Rewrite the post on Half-Earth Socialism between "Posted Sep 27, 2022" and "concept of degrowth.", inclusive, replacing "degrowth" with "post-growth economics".
-- BEGIN TEXT PASSAGE --
Half-Earth Socialism

Posted Sep 27, 2022

Half-Earth Socialism

Found this book via Neil Mather and social.coop toots, and it has been my introduction to the concept of degrowth.

The last part of the book is an utopia, and can be seen as naive by some people, but given that lately all we hear about is the upcoming doom, I agree with the authors when they say: “More recently, even this utopian impulse has slackened, leaving thinkers and artists today able to foresee the apocalypse and little else”.
-- END TEXT PASSAGE --
-- BEGIN EXTRACTED INFORMATION --
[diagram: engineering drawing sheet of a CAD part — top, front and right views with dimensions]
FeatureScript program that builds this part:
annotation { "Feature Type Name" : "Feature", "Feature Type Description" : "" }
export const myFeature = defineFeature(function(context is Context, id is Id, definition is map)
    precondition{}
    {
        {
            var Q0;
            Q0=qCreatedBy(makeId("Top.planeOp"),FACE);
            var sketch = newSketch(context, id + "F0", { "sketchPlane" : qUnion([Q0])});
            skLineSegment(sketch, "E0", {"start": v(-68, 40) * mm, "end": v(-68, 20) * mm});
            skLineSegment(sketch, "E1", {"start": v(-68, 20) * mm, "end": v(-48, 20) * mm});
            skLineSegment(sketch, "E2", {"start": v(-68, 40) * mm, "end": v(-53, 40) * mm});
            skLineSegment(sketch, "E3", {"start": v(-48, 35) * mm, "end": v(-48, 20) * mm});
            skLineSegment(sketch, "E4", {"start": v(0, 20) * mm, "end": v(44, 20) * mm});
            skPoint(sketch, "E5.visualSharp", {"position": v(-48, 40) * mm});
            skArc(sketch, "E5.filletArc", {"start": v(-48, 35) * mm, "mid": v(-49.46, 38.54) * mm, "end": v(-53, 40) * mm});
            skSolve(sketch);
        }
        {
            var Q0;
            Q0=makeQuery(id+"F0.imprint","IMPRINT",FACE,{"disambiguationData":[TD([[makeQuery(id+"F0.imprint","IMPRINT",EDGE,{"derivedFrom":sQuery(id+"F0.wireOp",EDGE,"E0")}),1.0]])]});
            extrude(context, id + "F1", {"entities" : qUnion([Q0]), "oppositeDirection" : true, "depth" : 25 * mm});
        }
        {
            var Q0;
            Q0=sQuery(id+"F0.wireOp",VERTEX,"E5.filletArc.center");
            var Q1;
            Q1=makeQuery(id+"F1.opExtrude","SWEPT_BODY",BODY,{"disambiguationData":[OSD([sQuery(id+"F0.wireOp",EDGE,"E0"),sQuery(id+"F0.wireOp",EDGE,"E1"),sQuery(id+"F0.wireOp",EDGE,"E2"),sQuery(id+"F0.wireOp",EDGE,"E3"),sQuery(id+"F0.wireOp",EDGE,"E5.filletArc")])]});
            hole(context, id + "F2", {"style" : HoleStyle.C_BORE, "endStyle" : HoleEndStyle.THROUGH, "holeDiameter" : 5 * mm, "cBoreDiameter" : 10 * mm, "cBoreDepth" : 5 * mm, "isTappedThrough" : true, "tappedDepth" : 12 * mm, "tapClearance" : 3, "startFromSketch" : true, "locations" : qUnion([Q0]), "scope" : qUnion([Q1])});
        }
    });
-- END EXTRACTED INFORMATION --
- [THE COMPLETED TASK]:
Posted Sep 27, 2022

Half-Earth Socialism

Found this book via Neil Mather and social.coop toots, and it has been my introduction to the concept of post-growth economics.